David’s chest felt frozen. Oh God. Spinal injury. God. He thought about the way he’d dragged Jeff out but knew it had been the only way to get him out of the fire. Please, don’t let me have made it worse. He looked back up at the building. Six more windows had terrified residents waving frantically for rescue. Zell’s in good hands. Those people are in yours. Do your job.
He strapped his mask back on and looked at Myers. “Back up?”
Myers nodded tiredly. David took the controls and sent them back up, casting worried glances at the ambulance as it screamed away.
Wednesday, September 22, 1:35 a.m.
“Olivia.” Noah Webster burst into the ER, pale. “Abbott called me.”
She was leaning against a wall outside the room in which Kane lay. She looked up, met Noah’s eyes. “They called it.” Kane’s time of death. As she’d stood and watched, helplessly. “There was nothing they could do.”
Noah closed his eyes for a long moment. “When?”
“Five minutes after we got here. I don’t know the exact time.”
“What happened?”
“I was too late. I wasn’t there.”
Noah grabbed her shoulders. “Stop that. Right now. This is not your fault.”
“Fine.” In the minutes since they’d taken Kane from the ambulance, her mind had moved from chaotic to precise. Clear. Logical. Still, her heart pounded like hell. “It doesn’t matter now anyway.”

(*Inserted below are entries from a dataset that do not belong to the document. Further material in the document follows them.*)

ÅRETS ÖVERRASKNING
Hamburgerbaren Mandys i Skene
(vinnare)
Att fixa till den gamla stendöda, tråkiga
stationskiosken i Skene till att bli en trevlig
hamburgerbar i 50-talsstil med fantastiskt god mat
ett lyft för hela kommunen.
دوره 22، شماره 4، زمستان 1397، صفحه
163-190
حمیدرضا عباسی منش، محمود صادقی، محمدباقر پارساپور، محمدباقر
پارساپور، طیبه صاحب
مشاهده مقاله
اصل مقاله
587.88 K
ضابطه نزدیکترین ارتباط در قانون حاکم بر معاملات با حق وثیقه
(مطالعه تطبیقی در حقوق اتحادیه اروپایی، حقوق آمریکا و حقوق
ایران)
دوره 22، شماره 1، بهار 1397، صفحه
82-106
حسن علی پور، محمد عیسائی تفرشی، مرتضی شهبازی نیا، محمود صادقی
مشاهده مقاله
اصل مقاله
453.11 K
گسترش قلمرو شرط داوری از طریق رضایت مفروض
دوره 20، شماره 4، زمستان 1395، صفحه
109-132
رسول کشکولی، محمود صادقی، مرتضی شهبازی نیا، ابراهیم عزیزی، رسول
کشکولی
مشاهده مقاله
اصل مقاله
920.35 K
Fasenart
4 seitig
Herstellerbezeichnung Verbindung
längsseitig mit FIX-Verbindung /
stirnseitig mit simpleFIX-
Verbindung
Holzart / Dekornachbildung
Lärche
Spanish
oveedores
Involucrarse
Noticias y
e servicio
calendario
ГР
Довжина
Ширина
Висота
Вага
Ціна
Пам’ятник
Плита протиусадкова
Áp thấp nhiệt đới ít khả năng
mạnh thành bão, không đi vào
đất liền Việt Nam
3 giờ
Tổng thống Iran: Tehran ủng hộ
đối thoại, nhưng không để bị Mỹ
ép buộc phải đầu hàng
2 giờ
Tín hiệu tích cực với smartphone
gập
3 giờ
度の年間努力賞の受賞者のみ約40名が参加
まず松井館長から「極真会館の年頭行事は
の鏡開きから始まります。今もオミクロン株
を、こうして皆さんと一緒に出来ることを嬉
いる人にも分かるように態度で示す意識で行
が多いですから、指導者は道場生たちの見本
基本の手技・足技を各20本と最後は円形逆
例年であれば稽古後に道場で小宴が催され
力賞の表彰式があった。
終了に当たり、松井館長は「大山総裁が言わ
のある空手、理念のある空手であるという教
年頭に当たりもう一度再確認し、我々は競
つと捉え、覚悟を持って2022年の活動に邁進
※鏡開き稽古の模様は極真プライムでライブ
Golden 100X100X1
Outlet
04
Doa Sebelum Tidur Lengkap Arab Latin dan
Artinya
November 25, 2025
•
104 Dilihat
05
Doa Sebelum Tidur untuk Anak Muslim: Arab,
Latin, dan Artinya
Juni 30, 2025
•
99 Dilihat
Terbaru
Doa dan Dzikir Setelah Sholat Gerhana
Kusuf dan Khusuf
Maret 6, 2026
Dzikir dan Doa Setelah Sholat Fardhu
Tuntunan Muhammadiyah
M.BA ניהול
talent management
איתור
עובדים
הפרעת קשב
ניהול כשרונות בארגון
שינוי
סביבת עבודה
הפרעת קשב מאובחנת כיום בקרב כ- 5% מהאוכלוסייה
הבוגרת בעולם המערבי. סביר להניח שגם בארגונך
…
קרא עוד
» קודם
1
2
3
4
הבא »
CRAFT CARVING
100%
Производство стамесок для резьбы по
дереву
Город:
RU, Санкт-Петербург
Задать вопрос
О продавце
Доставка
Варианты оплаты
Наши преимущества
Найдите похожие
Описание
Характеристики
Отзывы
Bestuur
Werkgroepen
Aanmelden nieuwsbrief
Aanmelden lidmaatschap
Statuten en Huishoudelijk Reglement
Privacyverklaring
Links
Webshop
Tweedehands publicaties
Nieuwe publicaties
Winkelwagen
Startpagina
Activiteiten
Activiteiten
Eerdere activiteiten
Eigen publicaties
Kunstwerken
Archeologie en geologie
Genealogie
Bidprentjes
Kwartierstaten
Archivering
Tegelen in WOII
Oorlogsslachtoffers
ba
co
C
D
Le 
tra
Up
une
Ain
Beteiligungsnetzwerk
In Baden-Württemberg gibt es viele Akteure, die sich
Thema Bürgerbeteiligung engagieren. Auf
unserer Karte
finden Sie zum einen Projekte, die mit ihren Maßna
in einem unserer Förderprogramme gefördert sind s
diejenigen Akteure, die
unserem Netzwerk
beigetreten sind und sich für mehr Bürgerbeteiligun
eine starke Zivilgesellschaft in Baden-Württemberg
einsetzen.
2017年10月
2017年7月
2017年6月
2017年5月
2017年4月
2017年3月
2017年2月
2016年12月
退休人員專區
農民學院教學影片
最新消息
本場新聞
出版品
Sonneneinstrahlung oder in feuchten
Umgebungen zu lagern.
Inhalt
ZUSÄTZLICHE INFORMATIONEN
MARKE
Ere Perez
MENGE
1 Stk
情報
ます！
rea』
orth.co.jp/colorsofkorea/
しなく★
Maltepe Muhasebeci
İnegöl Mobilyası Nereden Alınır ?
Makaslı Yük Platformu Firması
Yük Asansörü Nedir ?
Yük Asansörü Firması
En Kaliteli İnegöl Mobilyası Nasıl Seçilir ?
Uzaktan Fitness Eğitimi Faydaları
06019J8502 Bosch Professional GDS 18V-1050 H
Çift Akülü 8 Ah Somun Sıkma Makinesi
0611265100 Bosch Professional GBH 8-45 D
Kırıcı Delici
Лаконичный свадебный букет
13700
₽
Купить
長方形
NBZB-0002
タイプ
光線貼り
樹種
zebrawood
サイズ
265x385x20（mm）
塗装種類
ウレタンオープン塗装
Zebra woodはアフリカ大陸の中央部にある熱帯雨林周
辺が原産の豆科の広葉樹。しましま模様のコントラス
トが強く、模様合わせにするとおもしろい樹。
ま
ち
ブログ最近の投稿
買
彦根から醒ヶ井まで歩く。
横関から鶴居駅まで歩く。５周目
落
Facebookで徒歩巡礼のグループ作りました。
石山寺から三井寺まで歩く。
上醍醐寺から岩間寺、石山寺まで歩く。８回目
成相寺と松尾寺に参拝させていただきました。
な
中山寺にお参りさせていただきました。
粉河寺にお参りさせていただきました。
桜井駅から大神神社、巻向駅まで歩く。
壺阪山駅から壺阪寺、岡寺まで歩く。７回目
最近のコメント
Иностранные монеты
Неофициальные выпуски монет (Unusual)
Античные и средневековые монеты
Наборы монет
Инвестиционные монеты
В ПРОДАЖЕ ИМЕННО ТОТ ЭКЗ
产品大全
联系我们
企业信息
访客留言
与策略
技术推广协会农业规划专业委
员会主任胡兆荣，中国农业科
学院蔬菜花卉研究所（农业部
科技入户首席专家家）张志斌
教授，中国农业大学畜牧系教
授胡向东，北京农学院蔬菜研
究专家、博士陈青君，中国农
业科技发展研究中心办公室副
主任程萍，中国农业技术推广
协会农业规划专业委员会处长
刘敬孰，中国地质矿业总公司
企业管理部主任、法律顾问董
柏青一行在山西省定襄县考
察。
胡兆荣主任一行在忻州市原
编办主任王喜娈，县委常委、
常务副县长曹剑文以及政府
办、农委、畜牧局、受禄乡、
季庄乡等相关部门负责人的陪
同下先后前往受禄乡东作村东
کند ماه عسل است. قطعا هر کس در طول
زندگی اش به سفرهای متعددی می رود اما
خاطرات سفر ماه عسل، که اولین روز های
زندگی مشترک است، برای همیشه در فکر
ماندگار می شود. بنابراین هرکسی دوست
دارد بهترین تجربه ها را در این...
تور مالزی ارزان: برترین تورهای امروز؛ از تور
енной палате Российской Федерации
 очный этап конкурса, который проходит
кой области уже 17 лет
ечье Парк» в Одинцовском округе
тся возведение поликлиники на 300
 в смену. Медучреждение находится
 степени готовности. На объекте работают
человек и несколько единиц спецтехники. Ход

Noah pinched her chin, made her look up at him. “You’re in shock.”
“No. I’m not. I’m waiting for Jennie and then I’m catching a ride back to the scene.”
“No, you’re not,” Noah said.
She jerked her chin from his fingers. “I’ll function. I owe Kane at least that much.”
“Olivia, you didn’t cause this.”
“No, but I might have prevented it. And I know damn well who could have prevented it.”
“Who?”
“Kenny Lathem. That’s who this guy was after. That’s why he called in a bomb threat. One of the cops at the scene followed us in. He said when the evac started, the staff had all the kids together. One of the staff told him that a guy dressed like a cop gave Kenny a note that said the detectives wanted to talk to him again. He led him away and forced Kenny into a white van at gunpoint. And no, nobody got a plate,” she said before he could ask.